▶ **TEXT FOR ANALYSIS**:
----
THEATRE: Educating Rita at York Theatre Royal

EDUCATING RITA arrives at York three years after it began touring, with STEPHEN TOMPKINSON as FRANK and JESSICA JOHNSON as RITA. Thirty years after she saw the film, Rose George settles in for the ride.

What can make this theatre-goer’s heart sink? The words “no interval,” followed by “90 minutes”. My heart shouldn’t sink at all, given the novelty of going anywhere and doing anything: I am on the cautious side of Freedom Day, still checking data like an obsessive. So I understand that no interval reduces mixing, but I wonder at the need for that when only half the audience are wearing masks.

Enough of that. I settle down, masked, and prepare to dampen my niggling thought that 90 minutes stuck in a seat is a long time and god I hope my bladder holds up. York Theatre Royal, mind, is a grand place to be stuck in, with its glamour and grandeur. And who cannot look forward to 90 minutes of Willy Russell’s words, in the form of Educating Rita, a play that someone of my age will remember clearly and with affection as a very fine film? Frank the academic and Rita the hairdresser: one of the best odd couples in literature, are here played by Stephen Tompkinson and Jessica Johnson, one of whom gets bigger billing and the other gets that odd “introducing” category, as if Johnson has never ever done anything before and comes to the stage fully formed.

The set is bookish. Books everywhere, a surround sound of books, a book version of Japanese forest-bathing. Tompkinson looks the part, dishevelled, with a (lack of) haircut that used to signify both drunken academics and the new homeless, but now also means “I’m living through a pandemic”. As there’s clearly no way this set can be fundamentally changed, my mind, still poorly prepared for the long haul, is now wondering how on earth that film can become this play, confined to this set and to two people.
----
(Human body keypoint data)
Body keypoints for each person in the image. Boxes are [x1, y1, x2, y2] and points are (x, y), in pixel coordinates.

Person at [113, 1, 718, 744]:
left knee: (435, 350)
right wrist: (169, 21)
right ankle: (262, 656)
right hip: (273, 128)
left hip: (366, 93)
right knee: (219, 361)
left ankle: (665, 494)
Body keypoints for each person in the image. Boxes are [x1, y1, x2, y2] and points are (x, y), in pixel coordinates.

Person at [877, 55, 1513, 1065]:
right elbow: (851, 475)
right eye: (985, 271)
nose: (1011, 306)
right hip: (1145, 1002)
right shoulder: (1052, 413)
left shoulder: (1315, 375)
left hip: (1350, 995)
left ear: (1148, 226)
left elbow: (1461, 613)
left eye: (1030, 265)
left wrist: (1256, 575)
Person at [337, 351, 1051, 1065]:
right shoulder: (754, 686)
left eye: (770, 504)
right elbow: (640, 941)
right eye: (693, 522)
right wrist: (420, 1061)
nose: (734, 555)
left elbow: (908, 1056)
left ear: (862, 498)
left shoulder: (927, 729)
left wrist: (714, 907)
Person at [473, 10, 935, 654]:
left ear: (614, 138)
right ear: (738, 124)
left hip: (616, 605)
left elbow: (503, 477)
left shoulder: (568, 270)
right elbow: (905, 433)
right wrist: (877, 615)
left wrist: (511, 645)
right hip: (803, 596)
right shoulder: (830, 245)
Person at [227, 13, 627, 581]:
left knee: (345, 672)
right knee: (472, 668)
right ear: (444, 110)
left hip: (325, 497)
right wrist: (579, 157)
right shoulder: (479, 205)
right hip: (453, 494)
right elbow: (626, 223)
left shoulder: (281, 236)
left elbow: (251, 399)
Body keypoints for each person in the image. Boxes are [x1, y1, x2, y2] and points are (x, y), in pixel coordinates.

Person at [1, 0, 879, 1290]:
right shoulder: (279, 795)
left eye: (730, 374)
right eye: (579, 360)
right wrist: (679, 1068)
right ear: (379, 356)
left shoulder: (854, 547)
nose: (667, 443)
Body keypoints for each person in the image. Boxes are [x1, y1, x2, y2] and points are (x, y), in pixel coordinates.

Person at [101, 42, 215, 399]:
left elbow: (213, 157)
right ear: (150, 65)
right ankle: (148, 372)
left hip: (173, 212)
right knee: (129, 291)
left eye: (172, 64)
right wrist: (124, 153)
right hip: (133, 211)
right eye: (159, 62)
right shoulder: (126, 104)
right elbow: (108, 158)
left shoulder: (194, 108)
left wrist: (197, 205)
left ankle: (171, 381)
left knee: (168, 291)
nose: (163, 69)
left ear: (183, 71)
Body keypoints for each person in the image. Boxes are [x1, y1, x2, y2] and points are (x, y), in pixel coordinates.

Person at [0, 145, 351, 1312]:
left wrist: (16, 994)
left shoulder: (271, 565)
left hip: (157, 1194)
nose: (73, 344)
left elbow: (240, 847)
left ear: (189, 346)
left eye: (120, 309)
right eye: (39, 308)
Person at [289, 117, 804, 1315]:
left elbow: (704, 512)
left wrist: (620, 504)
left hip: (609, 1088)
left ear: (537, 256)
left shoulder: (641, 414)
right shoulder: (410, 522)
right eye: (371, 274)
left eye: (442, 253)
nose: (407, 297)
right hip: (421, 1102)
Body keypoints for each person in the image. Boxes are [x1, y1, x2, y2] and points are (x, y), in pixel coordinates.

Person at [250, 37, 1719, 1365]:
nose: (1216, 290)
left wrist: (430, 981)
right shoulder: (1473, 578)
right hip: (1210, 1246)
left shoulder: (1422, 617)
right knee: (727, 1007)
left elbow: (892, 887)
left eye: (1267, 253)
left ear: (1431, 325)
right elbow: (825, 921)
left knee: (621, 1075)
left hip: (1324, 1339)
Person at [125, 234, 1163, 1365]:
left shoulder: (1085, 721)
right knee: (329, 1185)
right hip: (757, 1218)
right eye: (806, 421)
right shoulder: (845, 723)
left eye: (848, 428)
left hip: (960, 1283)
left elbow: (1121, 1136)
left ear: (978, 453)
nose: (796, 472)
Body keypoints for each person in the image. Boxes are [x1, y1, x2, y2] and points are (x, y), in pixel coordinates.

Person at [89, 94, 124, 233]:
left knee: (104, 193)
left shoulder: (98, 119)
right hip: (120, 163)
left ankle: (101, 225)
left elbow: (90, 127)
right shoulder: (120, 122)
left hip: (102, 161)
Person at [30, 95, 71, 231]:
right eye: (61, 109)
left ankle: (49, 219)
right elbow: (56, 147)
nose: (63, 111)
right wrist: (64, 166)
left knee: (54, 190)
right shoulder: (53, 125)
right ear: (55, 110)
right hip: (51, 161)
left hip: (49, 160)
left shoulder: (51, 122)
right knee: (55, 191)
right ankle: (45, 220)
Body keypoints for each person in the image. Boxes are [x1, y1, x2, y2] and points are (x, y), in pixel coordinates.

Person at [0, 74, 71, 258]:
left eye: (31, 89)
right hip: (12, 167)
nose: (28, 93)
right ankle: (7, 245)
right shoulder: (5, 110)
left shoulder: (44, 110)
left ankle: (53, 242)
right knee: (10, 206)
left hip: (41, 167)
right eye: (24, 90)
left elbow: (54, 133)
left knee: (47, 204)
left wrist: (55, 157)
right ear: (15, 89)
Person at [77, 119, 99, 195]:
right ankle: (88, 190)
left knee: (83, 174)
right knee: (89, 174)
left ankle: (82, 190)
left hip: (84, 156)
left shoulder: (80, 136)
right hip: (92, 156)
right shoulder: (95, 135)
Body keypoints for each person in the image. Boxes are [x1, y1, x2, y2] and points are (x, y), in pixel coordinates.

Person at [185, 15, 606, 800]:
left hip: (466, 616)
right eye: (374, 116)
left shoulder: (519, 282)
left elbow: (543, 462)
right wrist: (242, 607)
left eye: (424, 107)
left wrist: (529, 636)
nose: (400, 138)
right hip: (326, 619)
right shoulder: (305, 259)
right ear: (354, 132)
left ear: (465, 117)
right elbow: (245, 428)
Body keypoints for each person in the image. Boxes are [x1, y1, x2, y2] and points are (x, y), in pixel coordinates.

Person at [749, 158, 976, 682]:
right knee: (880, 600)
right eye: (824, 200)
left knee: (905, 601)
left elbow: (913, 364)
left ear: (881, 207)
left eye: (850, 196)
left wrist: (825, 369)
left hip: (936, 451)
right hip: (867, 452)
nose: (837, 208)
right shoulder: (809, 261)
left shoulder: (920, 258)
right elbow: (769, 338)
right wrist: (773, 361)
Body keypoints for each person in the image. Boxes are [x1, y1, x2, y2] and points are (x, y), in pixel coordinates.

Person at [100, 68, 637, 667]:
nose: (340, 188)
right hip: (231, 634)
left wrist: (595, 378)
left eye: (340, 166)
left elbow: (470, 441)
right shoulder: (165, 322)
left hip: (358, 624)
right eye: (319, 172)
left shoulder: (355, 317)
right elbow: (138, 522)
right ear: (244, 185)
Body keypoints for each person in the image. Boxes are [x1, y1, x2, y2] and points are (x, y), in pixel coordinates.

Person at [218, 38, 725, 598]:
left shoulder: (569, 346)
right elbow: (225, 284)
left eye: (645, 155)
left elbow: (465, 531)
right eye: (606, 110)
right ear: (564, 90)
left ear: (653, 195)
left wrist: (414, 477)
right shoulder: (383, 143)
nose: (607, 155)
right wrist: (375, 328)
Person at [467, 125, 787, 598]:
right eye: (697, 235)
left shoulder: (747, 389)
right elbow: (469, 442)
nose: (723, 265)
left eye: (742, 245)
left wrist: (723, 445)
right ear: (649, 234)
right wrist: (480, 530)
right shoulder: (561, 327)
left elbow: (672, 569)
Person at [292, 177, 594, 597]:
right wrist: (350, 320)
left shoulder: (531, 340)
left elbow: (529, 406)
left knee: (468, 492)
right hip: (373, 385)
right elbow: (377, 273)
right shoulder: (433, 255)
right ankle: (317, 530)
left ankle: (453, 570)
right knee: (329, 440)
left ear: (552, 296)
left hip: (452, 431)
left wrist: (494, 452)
----
▶ **TASKS**:
a: Return the passage of the Educating Rita review from "Enough of that." to "stage fully formed.", copied word for word.
b: List every real person named in the Educating Rita review, leaving out the play's characters.

▶ **ANSWERS TO THE EXERCISES**:
a:
Enough of that. I settle down, masked, and prepare to dampen my niggling thought that 90 minutes stuck in a seat is a long time and god I hope my bladder holds up. York Theatre Royal, mind, is a grand place to be stuck in, with its glamour and grandeur. And who cannot look forward to 90 minutes of Willy Russell’s words, in the form of Educating Rita, a play that someone of my age will remember clearly and with affection as a very fine film? Frank the academic and Rita the hairdresser: one of the best odd couples in literature, are here played by Stephen Tompkinson and Jessica Johnson, one of whom gets bigger billing and the other gets that odd “introducing” category, as if Johnson has never ever done anything before and comes to the stage fully formed.

b:
Stephen Tompkinson
Jessica Johnson
Rose George
Willy Russell